[DOCUMENT EXCERPT]:
This textbook comes with a Devcontainer that runs a MySQL database server with the following credentials:

  • database server address: db

  • username: dev

  • password: devpass

These These credentials are not secret since this database is not exposed to the external world.

In this container environment, the user credentials are set in as the environment variables DJ_HOST, DJ_USER, and DJ_PASS and that’s what the DataJoint client library will use to connect to the database.

Connect with SQL “Magic” for Jupyter Notebooks

You can execute SQL statements directly from Jupyter with the help of SQL “Jupyter magic” implemented by the sqljupy library.

The following cell sets up the connection to the database for the Jupyter SQL Magic.

%load_ext sql
%sql mysql+pymysql://dev:devpass@db
Loading...

Connect with DataJoint

The DataJoint client library uses these environment variables to connect to the database. It sufficient to simply import the datajoint client library. It will connect to the database automatically as soon as necessary. However, you can explicity verify the connection by calling dj.conn():

import datajoint as dj
dj.conn()  # test the connection (optionally)

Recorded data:

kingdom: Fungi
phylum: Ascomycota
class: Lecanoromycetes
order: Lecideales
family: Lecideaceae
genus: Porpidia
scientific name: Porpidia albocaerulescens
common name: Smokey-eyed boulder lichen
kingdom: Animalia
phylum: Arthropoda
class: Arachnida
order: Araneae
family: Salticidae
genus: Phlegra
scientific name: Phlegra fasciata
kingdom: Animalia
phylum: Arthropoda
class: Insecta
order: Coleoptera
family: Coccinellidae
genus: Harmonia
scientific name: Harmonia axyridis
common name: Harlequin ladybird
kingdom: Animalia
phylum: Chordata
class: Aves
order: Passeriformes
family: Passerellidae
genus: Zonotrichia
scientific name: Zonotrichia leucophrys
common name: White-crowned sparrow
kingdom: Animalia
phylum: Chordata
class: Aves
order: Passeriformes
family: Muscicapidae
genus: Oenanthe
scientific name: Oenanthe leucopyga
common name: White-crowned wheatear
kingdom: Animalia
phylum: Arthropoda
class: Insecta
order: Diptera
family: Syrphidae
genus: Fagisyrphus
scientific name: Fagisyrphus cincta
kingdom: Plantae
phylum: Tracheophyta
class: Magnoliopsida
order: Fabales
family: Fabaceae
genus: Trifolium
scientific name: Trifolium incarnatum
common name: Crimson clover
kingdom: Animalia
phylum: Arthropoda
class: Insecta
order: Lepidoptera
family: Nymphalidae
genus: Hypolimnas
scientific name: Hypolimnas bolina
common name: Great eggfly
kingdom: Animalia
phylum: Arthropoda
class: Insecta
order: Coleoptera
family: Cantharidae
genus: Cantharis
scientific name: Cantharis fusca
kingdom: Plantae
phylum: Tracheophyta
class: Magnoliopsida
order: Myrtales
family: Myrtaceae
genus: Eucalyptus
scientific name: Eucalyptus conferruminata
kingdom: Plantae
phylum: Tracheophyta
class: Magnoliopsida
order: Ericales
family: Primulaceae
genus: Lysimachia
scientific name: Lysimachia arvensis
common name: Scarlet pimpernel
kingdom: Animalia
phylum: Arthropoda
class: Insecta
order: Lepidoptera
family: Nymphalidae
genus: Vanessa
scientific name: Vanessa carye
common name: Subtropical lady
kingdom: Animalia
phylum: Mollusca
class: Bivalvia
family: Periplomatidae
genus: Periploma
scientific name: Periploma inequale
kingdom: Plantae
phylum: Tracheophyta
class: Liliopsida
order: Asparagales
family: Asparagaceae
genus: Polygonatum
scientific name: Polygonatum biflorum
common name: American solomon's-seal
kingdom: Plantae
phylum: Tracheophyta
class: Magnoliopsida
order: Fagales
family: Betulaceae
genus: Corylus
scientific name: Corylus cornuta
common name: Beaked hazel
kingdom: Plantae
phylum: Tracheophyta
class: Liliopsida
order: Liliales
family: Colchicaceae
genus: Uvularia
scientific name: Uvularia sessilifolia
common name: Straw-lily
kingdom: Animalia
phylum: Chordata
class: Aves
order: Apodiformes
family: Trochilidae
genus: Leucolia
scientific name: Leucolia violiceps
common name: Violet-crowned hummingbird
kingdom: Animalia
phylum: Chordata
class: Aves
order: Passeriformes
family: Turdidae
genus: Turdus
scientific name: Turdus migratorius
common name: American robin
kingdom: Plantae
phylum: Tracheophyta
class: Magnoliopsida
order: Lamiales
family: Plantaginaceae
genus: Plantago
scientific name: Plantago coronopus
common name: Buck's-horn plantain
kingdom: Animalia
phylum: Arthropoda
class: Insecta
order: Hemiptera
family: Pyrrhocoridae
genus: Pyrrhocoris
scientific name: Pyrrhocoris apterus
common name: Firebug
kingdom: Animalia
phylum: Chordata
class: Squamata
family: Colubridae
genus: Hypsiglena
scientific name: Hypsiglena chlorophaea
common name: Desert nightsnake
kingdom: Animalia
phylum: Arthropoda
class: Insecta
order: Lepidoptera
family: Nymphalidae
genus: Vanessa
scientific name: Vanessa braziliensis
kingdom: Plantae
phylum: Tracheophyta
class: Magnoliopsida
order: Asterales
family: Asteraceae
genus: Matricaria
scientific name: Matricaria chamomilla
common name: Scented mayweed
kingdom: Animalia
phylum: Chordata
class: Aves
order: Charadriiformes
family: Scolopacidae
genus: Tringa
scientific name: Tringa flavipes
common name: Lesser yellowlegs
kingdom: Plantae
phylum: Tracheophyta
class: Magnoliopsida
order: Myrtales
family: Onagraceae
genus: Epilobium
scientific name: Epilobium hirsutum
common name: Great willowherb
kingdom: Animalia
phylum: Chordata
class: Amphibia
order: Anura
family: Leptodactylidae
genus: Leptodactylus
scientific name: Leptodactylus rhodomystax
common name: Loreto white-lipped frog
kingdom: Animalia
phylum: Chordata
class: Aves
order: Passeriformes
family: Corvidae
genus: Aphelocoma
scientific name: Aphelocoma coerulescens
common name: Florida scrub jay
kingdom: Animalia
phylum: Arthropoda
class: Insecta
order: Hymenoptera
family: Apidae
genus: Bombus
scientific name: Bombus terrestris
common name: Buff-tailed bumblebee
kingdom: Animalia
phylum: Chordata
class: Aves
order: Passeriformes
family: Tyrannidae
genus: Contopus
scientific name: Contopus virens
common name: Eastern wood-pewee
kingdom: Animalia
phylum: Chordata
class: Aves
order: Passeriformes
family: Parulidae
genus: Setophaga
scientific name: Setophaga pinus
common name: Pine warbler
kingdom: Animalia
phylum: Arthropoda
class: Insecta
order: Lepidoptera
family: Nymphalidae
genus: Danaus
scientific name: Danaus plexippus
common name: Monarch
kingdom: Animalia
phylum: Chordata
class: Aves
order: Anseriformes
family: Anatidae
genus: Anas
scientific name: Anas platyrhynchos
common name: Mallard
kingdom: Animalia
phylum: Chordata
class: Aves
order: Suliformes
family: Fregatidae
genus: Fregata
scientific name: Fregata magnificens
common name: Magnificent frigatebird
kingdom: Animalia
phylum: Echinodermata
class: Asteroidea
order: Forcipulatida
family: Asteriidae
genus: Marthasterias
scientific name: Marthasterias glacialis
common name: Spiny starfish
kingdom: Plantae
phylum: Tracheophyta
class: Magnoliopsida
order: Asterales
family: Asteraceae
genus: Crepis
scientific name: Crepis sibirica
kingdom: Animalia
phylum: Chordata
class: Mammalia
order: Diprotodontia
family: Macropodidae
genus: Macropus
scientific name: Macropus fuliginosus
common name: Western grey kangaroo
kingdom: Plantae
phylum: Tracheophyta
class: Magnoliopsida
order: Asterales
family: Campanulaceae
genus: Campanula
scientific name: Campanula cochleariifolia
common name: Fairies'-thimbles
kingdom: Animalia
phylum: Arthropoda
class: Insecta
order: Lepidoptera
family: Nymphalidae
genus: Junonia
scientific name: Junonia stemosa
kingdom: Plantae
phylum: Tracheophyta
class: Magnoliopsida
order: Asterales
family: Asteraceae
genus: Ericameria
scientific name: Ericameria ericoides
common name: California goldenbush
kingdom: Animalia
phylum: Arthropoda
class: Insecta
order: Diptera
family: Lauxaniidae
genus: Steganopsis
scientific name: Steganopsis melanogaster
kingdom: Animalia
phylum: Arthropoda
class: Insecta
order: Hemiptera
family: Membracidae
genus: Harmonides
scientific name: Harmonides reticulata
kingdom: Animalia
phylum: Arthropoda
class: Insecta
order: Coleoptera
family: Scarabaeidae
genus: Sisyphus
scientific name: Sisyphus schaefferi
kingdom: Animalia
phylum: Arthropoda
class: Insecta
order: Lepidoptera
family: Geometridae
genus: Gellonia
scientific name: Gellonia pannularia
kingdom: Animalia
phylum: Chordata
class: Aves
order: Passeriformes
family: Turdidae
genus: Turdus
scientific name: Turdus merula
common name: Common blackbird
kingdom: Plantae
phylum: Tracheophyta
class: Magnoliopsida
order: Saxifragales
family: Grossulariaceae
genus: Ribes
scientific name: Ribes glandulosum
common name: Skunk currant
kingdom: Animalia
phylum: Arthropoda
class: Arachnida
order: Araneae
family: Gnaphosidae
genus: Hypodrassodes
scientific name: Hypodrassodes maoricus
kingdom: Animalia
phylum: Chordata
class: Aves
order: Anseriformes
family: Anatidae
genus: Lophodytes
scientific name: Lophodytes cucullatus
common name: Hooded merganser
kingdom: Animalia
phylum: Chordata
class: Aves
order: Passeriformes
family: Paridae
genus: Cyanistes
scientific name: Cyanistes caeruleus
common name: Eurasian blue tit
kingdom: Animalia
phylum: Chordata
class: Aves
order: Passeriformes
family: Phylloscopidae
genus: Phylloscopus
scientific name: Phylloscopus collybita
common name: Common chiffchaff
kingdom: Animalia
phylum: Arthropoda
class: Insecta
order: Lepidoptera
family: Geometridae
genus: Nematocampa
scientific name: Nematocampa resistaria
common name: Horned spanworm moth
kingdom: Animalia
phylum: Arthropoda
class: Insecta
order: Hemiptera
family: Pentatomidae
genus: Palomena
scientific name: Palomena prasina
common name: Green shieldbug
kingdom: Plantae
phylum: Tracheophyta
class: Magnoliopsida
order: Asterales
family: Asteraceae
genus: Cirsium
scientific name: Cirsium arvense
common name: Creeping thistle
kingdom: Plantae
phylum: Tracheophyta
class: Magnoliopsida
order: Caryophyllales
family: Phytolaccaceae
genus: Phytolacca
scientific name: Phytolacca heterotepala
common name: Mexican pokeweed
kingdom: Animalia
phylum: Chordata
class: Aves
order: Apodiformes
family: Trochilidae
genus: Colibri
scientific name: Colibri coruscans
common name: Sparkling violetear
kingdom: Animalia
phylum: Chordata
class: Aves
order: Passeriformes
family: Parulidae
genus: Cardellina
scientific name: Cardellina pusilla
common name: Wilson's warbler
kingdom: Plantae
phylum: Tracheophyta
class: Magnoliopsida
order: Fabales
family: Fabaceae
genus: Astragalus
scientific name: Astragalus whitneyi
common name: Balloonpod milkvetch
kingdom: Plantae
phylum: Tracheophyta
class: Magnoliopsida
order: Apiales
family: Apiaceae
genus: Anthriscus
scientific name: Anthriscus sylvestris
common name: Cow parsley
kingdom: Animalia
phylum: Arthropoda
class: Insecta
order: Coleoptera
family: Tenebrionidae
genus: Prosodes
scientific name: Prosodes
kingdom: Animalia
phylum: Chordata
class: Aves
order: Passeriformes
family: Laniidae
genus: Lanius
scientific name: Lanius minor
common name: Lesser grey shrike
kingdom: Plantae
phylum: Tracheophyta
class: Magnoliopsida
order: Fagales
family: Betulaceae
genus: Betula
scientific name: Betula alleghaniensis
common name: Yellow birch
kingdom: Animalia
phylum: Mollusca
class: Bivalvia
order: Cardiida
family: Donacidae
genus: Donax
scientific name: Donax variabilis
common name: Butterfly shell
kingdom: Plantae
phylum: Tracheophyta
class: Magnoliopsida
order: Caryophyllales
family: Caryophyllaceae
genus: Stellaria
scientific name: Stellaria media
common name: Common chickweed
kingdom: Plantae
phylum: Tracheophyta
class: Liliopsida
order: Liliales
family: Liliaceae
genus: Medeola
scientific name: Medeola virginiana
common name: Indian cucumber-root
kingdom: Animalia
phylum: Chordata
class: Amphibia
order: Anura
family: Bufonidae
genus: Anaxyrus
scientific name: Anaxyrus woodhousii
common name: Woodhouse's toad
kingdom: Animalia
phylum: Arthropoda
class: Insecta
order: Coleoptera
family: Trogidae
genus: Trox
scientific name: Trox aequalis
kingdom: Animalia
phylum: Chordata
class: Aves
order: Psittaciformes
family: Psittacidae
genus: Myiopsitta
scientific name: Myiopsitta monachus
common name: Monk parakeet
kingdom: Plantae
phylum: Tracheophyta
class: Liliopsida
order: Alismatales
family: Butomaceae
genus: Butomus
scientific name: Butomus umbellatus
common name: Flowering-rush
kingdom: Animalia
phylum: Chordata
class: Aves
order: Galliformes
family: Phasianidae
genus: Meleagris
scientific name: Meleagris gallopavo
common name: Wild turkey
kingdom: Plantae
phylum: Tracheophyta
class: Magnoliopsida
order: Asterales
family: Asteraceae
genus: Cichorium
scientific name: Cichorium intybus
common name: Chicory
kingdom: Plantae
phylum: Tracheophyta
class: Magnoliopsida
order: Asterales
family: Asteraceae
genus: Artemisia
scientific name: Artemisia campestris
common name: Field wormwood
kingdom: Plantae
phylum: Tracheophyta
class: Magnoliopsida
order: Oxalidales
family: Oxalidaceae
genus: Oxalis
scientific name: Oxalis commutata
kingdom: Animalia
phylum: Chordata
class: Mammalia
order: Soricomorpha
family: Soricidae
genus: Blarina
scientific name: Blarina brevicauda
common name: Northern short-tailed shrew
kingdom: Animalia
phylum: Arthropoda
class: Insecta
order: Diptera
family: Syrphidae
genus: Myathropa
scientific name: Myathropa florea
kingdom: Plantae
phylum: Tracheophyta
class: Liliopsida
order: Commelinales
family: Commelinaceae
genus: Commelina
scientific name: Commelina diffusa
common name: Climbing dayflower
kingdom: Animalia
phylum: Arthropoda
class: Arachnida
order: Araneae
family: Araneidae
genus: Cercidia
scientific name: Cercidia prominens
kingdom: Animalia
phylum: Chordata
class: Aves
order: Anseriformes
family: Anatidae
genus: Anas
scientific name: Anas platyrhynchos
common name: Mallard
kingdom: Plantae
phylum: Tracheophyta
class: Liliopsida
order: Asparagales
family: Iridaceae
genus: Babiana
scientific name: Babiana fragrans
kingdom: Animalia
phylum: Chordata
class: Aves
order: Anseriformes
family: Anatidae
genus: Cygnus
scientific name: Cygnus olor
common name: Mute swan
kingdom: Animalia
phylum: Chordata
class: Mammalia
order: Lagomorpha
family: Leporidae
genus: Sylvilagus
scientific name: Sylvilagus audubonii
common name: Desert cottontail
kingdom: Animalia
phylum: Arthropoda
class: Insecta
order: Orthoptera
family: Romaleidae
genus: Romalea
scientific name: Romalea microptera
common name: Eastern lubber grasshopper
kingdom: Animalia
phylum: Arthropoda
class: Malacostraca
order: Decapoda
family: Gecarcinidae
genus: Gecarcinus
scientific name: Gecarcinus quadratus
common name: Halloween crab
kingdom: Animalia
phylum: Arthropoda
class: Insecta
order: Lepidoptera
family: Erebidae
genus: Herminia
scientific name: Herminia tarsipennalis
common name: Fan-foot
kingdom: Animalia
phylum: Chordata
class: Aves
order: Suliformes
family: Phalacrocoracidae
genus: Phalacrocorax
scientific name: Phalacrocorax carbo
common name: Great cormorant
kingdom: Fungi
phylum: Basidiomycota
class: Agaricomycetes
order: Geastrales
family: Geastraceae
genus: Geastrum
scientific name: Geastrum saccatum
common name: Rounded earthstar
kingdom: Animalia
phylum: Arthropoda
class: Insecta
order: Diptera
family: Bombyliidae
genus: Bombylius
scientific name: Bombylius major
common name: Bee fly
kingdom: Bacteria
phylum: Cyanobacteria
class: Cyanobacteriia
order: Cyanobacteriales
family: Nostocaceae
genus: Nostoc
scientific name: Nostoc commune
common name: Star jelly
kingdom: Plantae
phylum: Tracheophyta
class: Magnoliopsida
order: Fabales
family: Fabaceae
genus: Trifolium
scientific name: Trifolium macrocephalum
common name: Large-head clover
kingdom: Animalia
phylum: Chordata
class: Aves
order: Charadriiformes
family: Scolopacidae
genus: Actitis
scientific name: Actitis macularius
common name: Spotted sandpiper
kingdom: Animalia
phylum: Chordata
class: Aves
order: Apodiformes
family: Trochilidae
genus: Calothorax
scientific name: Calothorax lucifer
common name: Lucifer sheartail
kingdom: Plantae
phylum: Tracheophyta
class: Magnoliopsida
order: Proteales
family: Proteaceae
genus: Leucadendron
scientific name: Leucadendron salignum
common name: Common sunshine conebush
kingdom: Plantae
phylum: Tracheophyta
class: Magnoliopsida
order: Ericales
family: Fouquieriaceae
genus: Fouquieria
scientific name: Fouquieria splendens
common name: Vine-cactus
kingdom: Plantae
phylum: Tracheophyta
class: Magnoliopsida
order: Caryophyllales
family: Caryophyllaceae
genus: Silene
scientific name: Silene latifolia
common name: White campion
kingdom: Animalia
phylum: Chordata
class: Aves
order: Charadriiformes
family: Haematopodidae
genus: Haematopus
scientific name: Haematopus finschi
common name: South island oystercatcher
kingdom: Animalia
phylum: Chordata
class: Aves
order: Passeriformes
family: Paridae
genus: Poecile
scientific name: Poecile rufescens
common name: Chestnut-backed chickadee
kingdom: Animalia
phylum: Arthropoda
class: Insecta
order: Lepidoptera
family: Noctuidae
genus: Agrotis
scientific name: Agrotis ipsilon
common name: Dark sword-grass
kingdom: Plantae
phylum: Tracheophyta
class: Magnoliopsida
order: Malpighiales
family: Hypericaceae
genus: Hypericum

[ACTIVITY LIST]:
- A) Restate word for word the part of the database setup text starting with "This textbook comes" and going on through "the external world.".
- B) Take the database setup text further, picking up right after its final line.
This data has no connection to the database setup text.

[ANSWERS TO THIS EXERCISE]:
- A)
This textbook comes with a Devcontainer that runs a MySQL database server with the following credentials:

  • database server address: db

  • username: dev

  • password: devpass

These These credentials are not secret since this database is not exposed to the external world.

- B)
[2025-09-16 01:37:46,977][INFO]: DataJoint 0.14.6 connected to dev@db:3306
DataJoint connection (connected) dev@db:3306

If you are only learning DataJoint, you are done. If you are reading this text to also learn SQL, you can use two ways to issue queries: with IPython magic commands or a client library.

If you are only learning DataJoint, you are done. If you are reading this text to also learn SQL, you can use two ways to issue queries: with IPython magic commands or a client library.

Then you can issue SQL commands from a Jupyter cell by starting it with %%sql. Change the cell type to SQL for appropriate syntax highlighting.

%%sql
-- show all users
SELECT User FROM mysql.user
Loading...

We will use SQL magic only for fast interactive SQL queries. We will not use SQL magic as part of Python code.

Connect with Python client

To issue SQL queries from Python code, we will use a conventional SQL client, in this case pymysql.

# create a database connection
conn = pymysql.connect(
    host=os.environ['DJ_HOST'], 
    user=os.environ['DJ_USER'], 
    password=os.environ['DJ_PASS']
    )
# crewate a query cursor and issue an SQL query
cur = conn.cursor()
cur.execute('SELECT User FROM mysql.user')
cur.fetchall()
(('debian-sys-maint',), ('mysql.infoschema',), ('mysql.session',), ('mysql.sys',), ('root',))

We are all set for executing all the database queries in this book!